2. The polynucleotide of Claim 1 wherein the polynucleotide is DNA.

3. The polynucleotide of Claim 1 wherein the polynucleotide is RNA.

4. The polynucleotide of Claim 1 wherein the polynucleotide is genomic DNA.

5. The polynucleotide of Claim 2 which encodes the polypeptide comprising amino acid -21 to 99 of SEQ ID No. 2.

6. The polynucleotide of Claim 2 which encodes the polypeptide comprising amino acid 1 to 99 of SEQ ID No. 2.

7. An isolated polynucleotide comprising a member selected from the group consisting of:
(a) a polynucleotide which encodes a polypeptide having the amino acid sequence expressed by the DNA contained in ATCC
Deposit No. 75676;
(b) a polynucleotide capable of hybridizing to and which is at least 70% identical to the polynucleotide of (a);

(c) a polynucleotide fragment of the polynucleotide of (a) or (b).

8. The polynucleotide of claim 1 comprising the sequence as set forth in SEQ ID No. 1 from nucleotide 1 to nucleotide 363.

9. A vector containing the DNA of Claim 2.

10. A host cell genetically engineered with the vector of Claim 9.

11. A process for producing a polypeptide comprising:
expressing from the host cell of Claim 10 the polypeptide encoded by said DNA.

12. A process for producing cells capable of expressing a polypeptide comprising genetically engineering cells with the vector of Claim 9.

13. A polypeptide selected from the group consisting of (i) a polypeptide having the deduced amino acid sequence of SEQ ID No.
2 and fragments, analogs and derivatives thereof; and (ii) a polypeptide encoded by the cDNA of ATCC Deposit No. 75676 and fragments, analogs and derivatives of said polypeptide.

14. The polypeptide of Claim 13 wherein the polypeptide has the deduced amino acid sequence of SEQ ID No. 2.

15. An agonist for the polypeptide of claim 13.

16. An antagonist against the polypeptide of claim 13.

17. A method for the treatment of a patient having need of Ck.beta.-8 comprising: administering to the patient a therapeutically effective amount of the polypeptide of claim 13.

18. The method of Claim 17 wherein said therapeutically effective amount of the polypeptide is administered by providing to the patient DNA encoding said polypeptide and expressing said polypeptide in vivo.

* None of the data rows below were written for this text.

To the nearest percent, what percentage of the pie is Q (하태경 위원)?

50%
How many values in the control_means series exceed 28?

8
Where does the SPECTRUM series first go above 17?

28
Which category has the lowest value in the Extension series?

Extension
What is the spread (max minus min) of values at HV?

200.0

19. A method for the treatment of a patient having need to inhibit a Ck.beta.-8 polypeptide comprising: administering to the patient a therapeutically effective amount of the antagonist of Claim 16.

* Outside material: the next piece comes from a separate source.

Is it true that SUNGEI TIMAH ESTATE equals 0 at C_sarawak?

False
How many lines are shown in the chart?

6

20. A process for diagnosing a disease or a susceptibility to a disease related to an under-expression of the polypeptide of claim 13 comprising:
determining a mutation in the nucleic acid sequence encoding said polypeptide.

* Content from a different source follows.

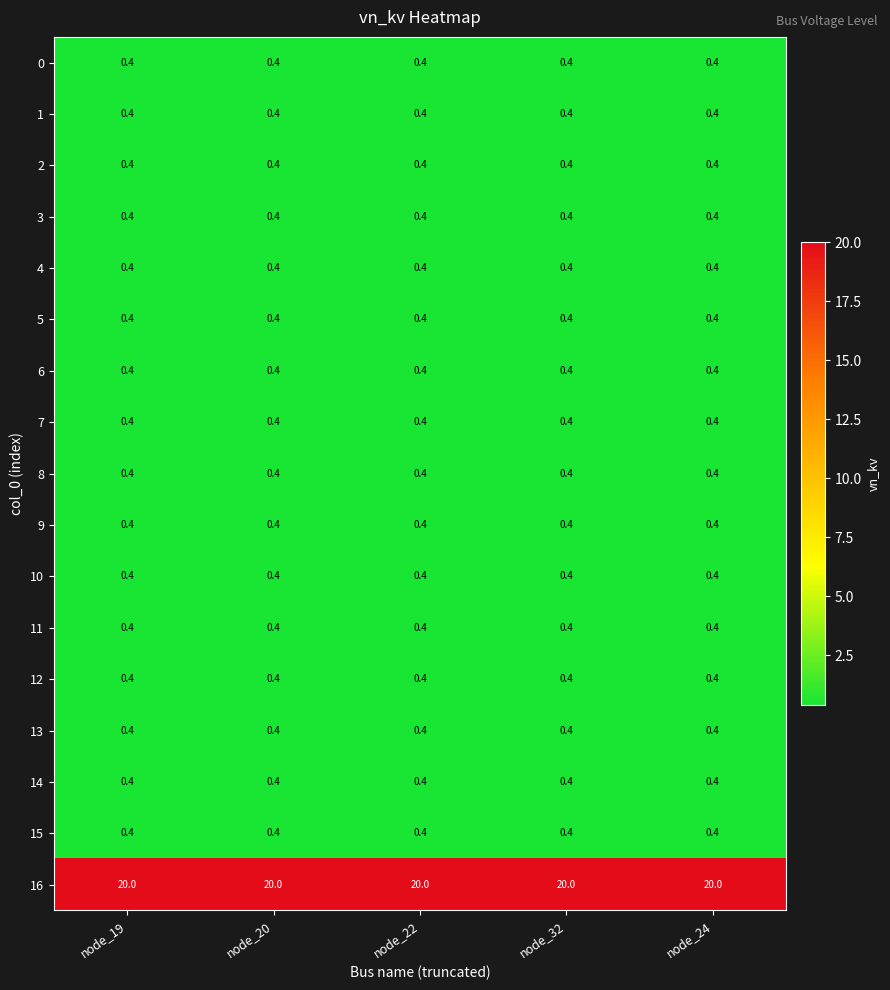

How many distinct data groups are displayed?

17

21. A diagnostic process comprising:
analyzing for the presence of the polypeptide of claim 13 in a sample derived from a host.

22. A process for identifying antagonists and agonists to the polypeptide of claim 13 comprising:
combining cells, a compound to be screened and said polypeptide wherein the cells are separated from said polypeptide by a porous filter; and determining the extent of migration of the cells to determine if the compound is an effective antagonist or agonist.